Prince Harry recently opened up about receiving therapy over his lack of emotion surrounding his mother’s death 20 years ago. As odd as that opening line sounds, I did exactly what he did, whilst I thought about my parents, I definitely ignored the fact that they were gone, whenever I found myself edging toward a thought about their death I would shut it down and refuse to let it surface. It’s coming up to 10 years since they passed and with that many emotions have started to resurface that I had suppressed. Mood swings occur for no reason, I shut down other emotions and stop myself from becoming too close to people and mostly I feel sad… A LOT. It is due to this that I chose to use my FMP at university as a cathartic process, I forced myself to face these issues, and if I can’t talk then I will type and press my shutter.
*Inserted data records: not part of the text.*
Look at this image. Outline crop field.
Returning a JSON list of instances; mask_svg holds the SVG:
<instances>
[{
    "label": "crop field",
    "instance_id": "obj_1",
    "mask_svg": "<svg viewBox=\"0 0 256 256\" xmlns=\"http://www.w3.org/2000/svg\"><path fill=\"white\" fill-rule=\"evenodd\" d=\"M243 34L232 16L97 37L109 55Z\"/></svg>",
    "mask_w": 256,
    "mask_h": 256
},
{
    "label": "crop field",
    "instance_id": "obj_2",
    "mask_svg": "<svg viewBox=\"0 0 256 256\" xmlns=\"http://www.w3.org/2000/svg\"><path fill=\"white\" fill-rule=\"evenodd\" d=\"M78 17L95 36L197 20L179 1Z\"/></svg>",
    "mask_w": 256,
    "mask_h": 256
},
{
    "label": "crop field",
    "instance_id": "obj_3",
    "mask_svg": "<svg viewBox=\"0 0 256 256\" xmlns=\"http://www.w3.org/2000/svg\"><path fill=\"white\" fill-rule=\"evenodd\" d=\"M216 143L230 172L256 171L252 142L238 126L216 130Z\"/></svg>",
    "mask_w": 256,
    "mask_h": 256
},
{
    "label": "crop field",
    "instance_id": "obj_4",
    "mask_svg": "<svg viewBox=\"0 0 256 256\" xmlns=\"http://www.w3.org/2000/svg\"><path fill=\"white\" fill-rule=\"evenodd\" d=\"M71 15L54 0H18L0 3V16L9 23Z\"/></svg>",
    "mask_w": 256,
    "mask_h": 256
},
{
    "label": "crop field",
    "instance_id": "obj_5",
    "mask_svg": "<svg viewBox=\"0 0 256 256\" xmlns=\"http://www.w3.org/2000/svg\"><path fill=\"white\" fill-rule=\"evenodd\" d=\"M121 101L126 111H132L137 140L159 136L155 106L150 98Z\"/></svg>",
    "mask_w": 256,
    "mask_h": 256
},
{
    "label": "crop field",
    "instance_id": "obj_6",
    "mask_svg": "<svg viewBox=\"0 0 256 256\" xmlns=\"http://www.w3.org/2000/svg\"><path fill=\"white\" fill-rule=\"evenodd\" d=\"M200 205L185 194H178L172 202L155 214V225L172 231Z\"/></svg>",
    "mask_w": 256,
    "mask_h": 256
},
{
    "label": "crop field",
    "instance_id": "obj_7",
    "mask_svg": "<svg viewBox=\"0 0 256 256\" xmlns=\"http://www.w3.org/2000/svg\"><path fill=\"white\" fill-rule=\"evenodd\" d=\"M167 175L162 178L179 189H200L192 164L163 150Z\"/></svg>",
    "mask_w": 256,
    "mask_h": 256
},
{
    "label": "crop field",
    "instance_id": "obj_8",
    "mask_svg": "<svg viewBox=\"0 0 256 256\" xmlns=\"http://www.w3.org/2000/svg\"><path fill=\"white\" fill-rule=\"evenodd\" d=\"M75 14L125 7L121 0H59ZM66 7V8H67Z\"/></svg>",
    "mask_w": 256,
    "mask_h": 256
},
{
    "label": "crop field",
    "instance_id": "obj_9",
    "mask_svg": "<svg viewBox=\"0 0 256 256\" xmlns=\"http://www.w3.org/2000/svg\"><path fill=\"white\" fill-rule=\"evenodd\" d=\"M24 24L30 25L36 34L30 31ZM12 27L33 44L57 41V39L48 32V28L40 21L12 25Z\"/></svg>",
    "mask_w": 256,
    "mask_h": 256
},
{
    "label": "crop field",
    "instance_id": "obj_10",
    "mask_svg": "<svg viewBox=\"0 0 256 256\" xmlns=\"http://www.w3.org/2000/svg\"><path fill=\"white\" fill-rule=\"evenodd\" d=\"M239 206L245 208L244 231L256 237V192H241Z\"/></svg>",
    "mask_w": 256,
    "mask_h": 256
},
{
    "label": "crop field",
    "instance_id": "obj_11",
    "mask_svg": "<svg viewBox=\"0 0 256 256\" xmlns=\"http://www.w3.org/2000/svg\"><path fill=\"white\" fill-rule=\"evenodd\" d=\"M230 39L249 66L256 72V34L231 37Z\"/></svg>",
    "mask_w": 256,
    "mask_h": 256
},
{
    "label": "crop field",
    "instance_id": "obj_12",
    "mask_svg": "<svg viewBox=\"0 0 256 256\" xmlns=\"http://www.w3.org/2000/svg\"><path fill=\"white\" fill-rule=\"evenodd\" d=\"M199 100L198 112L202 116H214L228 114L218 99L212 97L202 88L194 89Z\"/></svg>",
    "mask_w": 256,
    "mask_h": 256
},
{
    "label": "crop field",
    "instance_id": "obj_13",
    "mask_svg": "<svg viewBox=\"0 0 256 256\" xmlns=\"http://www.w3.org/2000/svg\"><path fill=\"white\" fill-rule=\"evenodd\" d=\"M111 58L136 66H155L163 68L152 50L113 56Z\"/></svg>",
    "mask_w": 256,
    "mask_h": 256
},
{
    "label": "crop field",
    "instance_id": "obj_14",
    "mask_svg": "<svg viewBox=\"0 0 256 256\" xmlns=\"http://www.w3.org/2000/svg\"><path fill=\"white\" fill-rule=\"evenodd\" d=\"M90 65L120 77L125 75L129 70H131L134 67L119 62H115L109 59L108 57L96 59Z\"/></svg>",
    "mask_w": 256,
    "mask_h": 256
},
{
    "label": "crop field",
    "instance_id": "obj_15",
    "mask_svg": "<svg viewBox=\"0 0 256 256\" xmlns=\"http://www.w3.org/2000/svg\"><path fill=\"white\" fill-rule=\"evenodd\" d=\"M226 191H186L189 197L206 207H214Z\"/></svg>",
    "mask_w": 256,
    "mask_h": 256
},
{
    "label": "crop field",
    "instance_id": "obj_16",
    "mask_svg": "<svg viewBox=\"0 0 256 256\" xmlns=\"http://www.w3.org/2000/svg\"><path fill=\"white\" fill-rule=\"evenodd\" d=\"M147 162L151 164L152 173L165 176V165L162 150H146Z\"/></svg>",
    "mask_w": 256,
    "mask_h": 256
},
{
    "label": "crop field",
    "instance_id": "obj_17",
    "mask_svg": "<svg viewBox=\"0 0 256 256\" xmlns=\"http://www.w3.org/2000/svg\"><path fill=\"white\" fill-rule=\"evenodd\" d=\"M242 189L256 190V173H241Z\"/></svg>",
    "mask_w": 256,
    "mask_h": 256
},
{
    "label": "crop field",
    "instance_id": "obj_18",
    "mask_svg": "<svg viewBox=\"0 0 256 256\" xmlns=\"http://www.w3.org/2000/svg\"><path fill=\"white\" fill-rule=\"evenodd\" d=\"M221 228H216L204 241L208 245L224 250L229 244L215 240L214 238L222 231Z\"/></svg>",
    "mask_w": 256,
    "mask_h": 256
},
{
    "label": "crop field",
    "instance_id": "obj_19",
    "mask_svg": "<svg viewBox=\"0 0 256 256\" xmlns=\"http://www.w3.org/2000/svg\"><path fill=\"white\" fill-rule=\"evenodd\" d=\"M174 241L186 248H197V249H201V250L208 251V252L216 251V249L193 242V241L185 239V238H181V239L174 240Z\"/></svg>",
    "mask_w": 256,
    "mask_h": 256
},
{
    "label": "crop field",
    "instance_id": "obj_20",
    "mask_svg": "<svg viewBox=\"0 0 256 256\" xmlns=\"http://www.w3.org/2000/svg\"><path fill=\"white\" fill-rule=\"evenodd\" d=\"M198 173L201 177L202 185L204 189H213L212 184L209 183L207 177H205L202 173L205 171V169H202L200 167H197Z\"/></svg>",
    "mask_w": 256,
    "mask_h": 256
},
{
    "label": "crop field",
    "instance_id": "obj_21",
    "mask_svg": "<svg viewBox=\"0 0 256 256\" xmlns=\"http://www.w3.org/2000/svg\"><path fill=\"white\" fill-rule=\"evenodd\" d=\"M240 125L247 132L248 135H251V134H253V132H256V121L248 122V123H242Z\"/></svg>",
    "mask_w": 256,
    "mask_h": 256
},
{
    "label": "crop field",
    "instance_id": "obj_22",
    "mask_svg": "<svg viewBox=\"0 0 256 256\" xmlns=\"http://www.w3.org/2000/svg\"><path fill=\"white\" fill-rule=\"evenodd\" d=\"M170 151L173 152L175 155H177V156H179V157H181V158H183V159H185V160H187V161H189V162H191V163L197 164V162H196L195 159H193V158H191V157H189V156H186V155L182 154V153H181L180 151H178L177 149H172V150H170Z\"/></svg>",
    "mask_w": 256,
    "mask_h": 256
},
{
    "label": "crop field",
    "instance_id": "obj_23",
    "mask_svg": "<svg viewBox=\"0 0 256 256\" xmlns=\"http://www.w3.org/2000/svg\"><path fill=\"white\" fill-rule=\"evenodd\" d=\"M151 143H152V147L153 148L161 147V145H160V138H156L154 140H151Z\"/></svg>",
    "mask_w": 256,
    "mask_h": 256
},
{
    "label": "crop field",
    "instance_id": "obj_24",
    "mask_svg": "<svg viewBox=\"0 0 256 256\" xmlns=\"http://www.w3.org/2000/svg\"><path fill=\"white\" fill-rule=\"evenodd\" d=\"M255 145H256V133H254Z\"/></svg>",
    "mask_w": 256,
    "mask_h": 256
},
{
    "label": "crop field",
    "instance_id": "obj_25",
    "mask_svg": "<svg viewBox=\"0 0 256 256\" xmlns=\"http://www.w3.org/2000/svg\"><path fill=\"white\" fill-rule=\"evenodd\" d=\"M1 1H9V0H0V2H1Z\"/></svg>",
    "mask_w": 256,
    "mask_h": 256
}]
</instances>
I was initially seeking a ‘cure’ for my sadness, but I have come to realise, all be it a bit late, that the sadness will never disappear, that it is that feeling that moulds my growth as a person and proves just how lucky I am to have had 2 people in my life that I could feel so profoundly sad about losing. They may not be here now but the impact they had on me whilst they were living has meant that there is a huge hole in my life, I had people that I shared so much love with that they changed my life, and as odd as it sounds, I am immensely lucky to have had that in my life.
Some people can go their whole lives without ever experiencing tragedy, now whilst I wouldn’t wish it upon them, it has definitely changed my perception of life. Petty issues just aren’t worth the arguments and the value of positive thoughts and laughter is vastly underrated.
Whilst death is tragic, if you can find meaning in it for yourself, then you can cope.